My work is inspired by a question: how do I build a painting that has never been made before? I use all of myself in that dynamic process: thinking, feeling, sensation, and intuition. I bring together disparate elements that at first don't want to be combined. Paying attention to the sensitive interactions of color fields and values, I explore how colors activate each other. I challenge myself to go deeper, creating layer upon layer, building complexity on the canvas.
Sometimes my brushstrokes express vigor, speed, and fullness; at other times there is a certain hesitancy. What will happen after I have applied all I know? At times I feel an awkwardness or even resistance and then I make a sequence of decisions, and may even risk "losing" the painting. I might create a sticky mess over here or have a certain unruliness over there, or create what looks like the liquid center of a jewel. I pay special attention to the edges, as though the painting continues beyond. It is as though I have captured a slice of a larger reality. When the painting is complete, it separates itself from me.
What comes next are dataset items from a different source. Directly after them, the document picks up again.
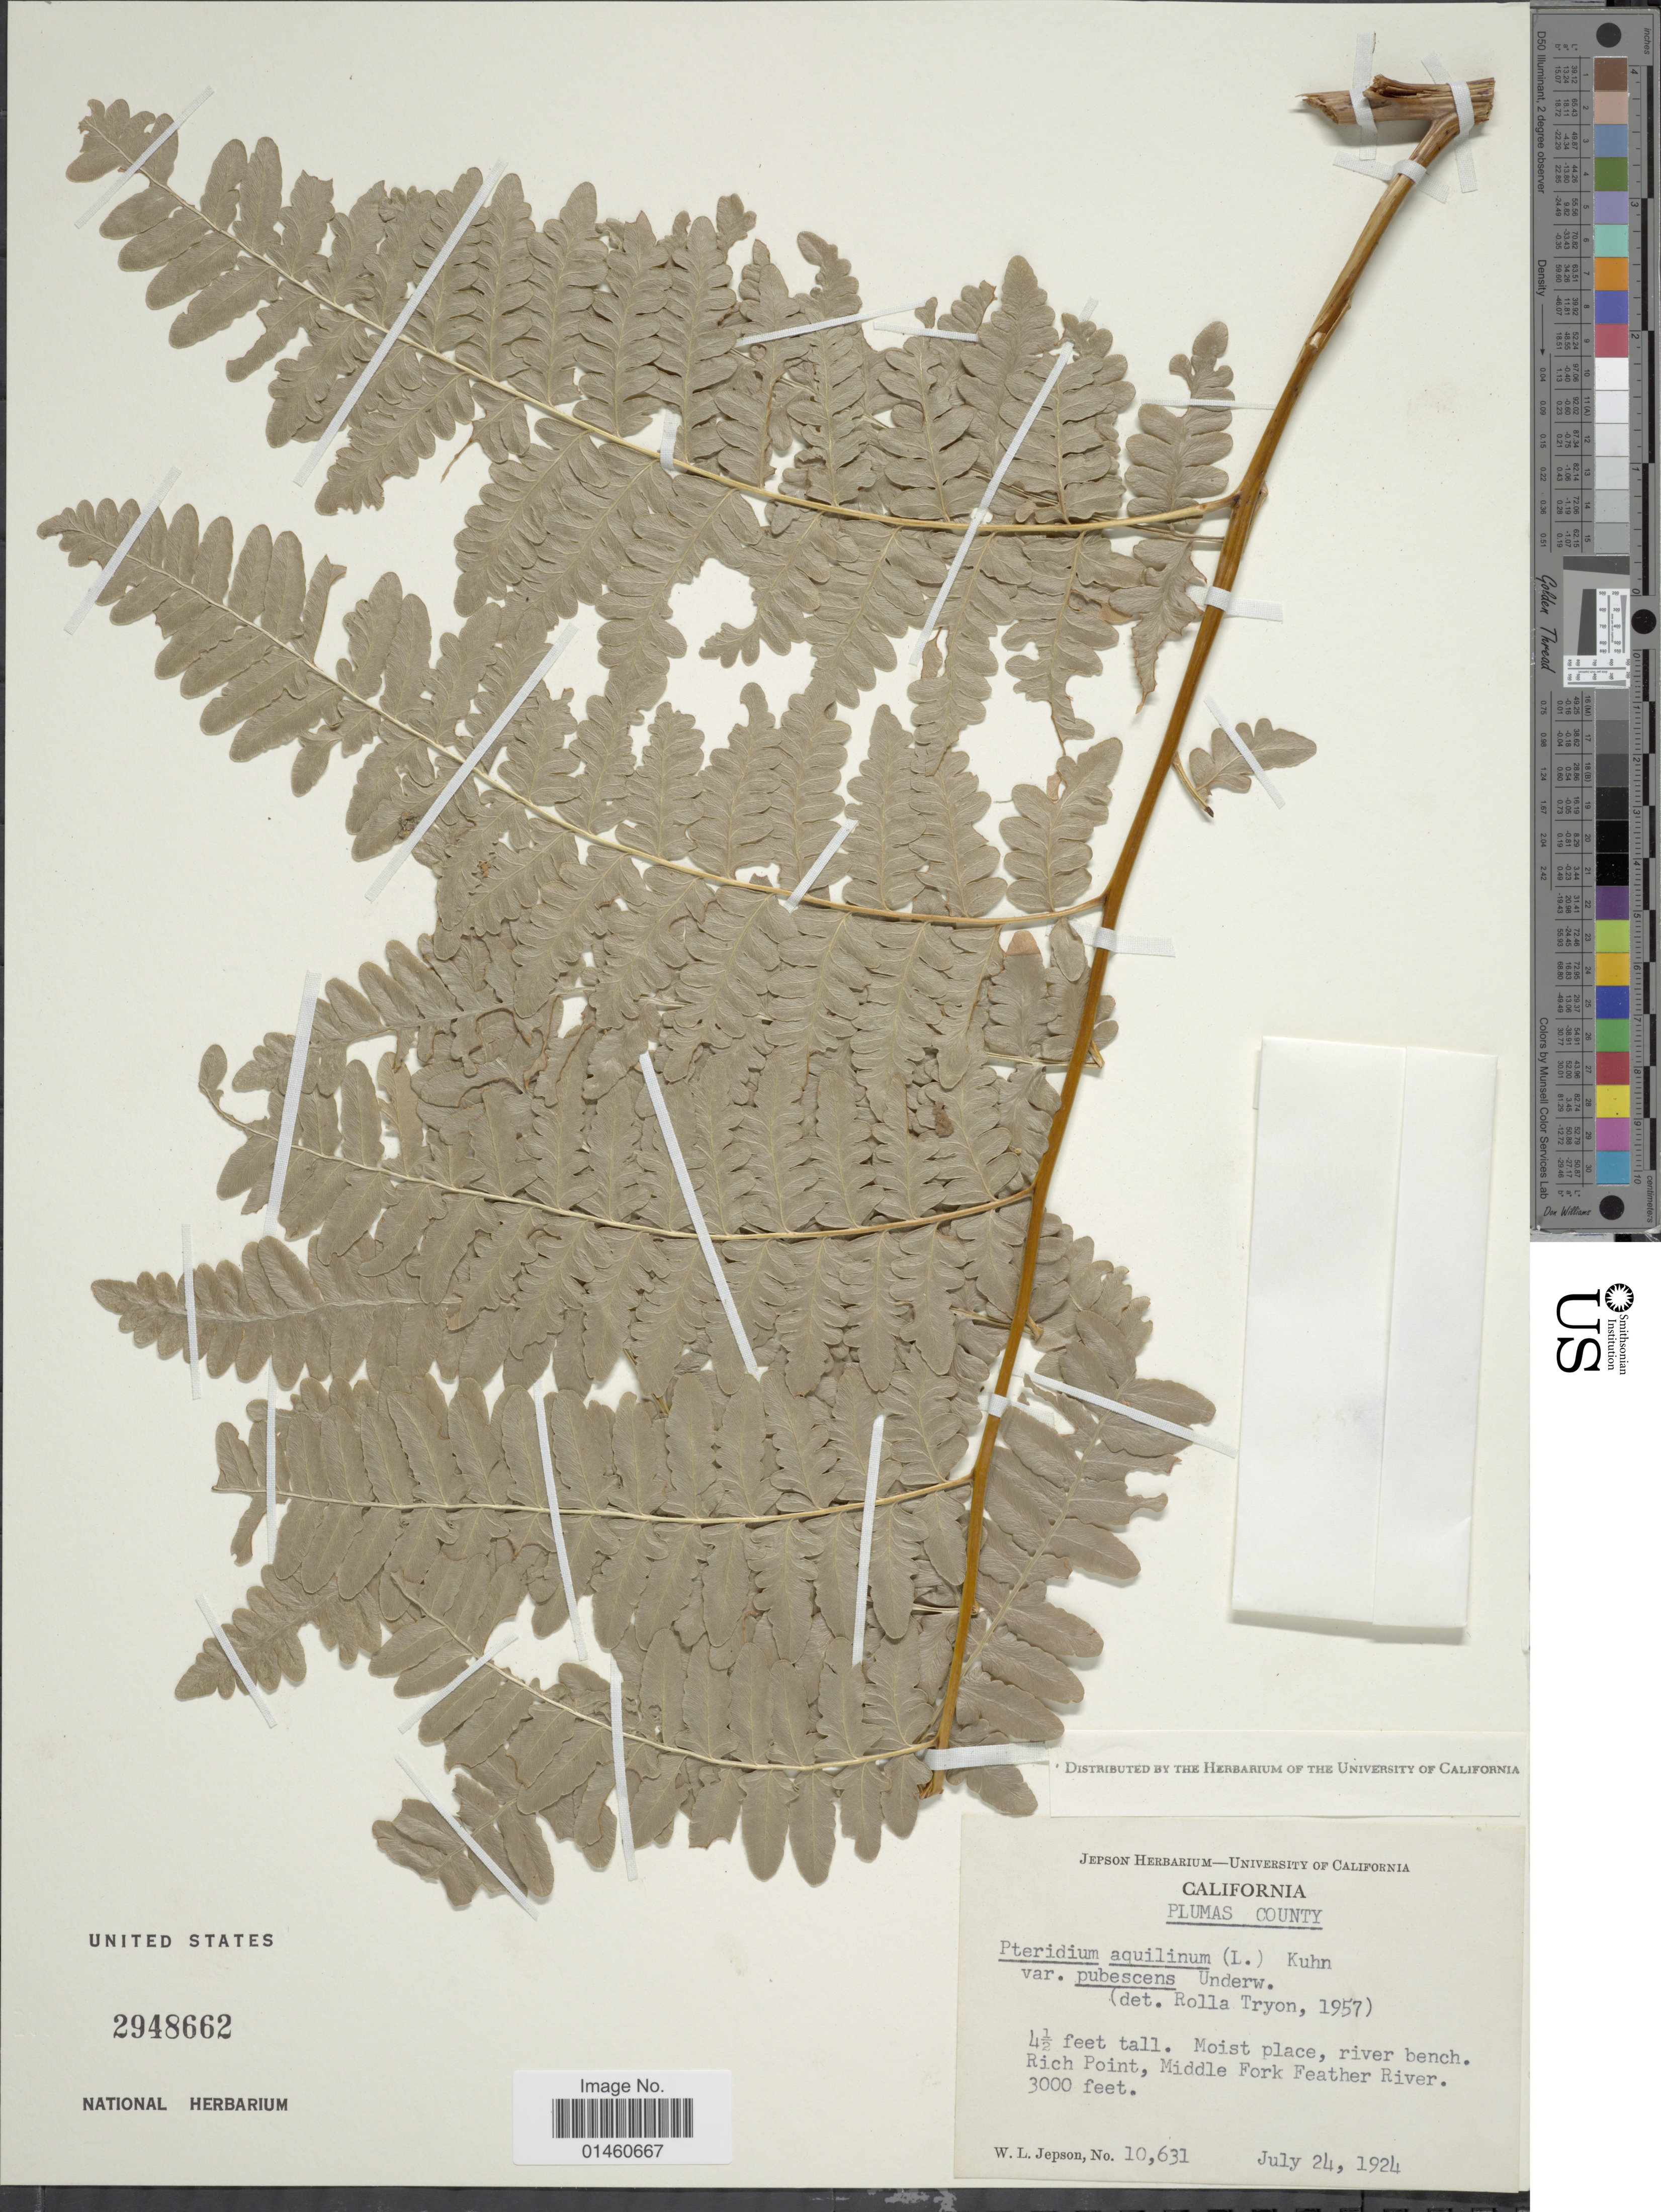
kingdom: Plantae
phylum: Tracheophyta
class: Polypodiopsida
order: Polypodiales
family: Dennstaedtiaceae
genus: Pteridium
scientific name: Pteridium pubescens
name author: (Underw.) Christenh.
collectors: W. L. Jepson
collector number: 10631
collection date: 1924-07-24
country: United States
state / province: California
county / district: Plumas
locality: Plumas County, Rich Point, Middle Fork Feather River.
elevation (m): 914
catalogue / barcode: US 2948662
I care a great deal about craftsmanship. This applies to my own process and to the materials I work with. The canvas, the paint, and the brushes provide a foundation for my work. The purity, integrity, and quality of these materials matter.
I am inspired by many artists. I love Diebenkorn's work, especially his "Sturm and Drang" period, because he pushed through uncharted territory, taking great risks. I admire De Kooning for his audacity, as he gives me permission to work through challenging phases in my own art.
Painting is for me a vast visual language. I invite the viewer to discover and experience the world I see.